Michelangelo (attribuíto a), cartone per la Venere e Amore, carboncino, 1310 x 1840 mm, 1533c. Napoli, Museo e Gallerie Nazionali di Capodimonte, inv. 86654 http://figura.art.br/revista/dossier/vasari-e-la-parte-di-michelangelo-1543-1550/

Michelangelo (attribuíto a), cartone per la Venere e Amore, carboncino, 1310 x 1840 mm, 1533c.
Napoli, Museo e Gallerie Nazionali di Capodimonte, inv. 86654

Bust of Michelangelo

Busto di Michelangelo di Daniele da Volterra (all’entrata del corridoio a destra)

Daniele Ricciarelli (1509-1566) meglio noto come Daniele da Volterra, conobbe Michelangelo in vita e fu suo seguace, pittore e scultore.
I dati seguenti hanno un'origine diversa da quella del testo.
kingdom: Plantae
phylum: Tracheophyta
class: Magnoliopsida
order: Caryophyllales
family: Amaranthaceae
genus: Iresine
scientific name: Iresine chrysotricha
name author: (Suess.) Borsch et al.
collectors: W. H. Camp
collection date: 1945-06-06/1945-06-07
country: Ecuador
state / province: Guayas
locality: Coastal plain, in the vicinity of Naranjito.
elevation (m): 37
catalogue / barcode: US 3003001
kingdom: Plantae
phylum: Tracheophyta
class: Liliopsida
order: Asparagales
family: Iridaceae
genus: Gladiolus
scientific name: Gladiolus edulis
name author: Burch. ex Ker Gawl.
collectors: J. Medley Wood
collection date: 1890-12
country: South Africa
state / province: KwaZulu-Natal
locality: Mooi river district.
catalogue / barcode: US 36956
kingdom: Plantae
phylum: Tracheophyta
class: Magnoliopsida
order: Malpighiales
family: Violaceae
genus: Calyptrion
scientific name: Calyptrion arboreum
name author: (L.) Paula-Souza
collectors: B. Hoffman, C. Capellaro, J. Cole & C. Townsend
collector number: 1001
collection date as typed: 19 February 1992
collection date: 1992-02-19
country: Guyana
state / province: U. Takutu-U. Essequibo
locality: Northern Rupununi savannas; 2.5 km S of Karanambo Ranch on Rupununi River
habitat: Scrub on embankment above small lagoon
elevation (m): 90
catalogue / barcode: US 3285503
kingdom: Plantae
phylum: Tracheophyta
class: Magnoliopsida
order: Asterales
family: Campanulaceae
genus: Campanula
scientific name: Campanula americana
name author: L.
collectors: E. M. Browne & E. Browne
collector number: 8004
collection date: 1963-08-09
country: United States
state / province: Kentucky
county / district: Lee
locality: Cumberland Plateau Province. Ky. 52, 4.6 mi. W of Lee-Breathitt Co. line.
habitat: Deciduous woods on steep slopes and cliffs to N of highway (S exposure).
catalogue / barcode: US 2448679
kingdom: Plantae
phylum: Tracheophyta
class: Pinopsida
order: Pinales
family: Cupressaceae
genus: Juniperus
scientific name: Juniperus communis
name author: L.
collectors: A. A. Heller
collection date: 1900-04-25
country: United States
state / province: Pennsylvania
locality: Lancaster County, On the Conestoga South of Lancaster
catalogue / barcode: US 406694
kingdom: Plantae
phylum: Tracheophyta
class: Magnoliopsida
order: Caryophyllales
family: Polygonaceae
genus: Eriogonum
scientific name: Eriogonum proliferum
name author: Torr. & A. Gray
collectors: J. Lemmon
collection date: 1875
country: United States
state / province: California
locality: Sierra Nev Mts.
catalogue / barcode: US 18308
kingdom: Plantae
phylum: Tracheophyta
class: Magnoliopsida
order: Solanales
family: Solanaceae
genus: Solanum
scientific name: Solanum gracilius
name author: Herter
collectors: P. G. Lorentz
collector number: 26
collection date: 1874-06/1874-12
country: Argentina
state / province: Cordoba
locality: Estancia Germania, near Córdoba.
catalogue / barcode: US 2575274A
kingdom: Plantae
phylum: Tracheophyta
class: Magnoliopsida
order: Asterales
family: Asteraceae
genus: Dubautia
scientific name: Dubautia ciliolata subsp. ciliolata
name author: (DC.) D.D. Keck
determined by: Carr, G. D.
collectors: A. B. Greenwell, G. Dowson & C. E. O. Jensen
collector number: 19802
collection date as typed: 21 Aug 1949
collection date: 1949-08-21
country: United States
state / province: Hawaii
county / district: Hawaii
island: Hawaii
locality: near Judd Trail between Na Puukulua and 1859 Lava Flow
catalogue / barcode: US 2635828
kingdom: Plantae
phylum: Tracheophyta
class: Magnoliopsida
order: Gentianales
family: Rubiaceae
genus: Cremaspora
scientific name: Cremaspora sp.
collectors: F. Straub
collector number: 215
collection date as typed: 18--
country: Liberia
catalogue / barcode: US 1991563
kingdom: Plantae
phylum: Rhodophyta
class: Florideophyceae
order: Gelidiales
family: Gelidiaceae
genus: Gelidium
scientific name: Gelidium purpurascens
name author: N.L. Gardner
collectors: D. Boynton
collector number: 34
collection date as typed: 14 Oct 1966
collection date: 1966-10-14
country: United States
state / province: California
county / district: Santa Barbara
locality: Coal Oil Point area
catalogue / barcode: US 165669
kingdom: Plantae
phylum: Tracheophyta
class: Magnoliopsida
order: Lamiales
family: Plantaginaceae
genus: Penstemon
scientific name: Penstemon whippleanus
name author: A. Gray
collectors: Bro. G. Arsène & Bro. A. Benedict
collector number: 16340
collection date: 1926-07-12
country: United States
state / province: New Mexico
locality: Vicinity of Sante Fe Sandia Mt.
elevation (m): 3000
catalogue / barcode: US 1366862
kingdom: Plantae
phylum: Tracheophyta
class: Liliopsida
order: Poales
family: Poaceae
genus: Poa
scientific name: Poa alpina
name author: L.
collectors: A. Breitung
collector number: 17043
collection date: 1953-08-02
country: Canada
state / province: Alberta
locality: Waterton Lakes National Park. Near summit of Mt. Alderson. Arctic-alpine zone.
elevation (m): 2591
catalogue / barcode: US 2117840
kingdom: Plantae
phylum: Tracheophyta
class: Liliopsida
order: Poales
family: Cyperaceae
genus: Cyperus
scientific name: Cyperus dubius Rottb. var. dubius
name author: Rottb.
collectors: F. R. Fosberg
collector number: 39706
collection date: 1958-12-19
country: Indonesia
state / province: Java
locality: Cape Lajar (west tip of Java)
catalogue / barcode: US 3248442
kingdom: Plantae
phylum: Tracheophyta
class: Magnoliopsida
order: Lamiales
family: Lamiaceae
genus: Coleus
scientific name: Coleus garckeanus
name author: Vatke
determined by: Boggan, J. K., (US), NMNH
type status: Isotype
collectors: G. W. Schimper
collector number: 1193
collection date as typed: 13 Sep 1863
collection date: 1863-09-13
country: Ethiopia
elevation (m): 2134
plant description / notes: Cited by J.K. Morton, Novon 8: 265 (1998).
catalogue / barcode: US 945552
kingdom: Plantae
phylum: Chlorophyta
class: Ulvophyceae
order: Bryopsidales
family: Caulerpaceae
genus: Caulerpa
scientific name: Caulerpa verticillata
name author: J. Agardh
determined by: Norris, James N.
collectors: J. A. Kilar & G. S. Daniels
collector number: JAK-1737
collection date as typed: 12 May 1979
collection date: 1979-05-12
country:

Nella sua casa di Roma fu ospitato varie volte Michelangelo, per il quale scolpì diverse versioni di busti in bronzo. Nell’opera esposta all’Accademia, Daniele da Volterra presenta un anziano Michelangelo con i segni della vecchiaia sul volto, dove si riconosce la fisionomia schiacciata del naso rotto durante un alterco in gioventù a Firenze. Il busto testimonia l’ultima parte della lunga e produttiva vita del Maestro che morì a Roma all’età di 89 anni.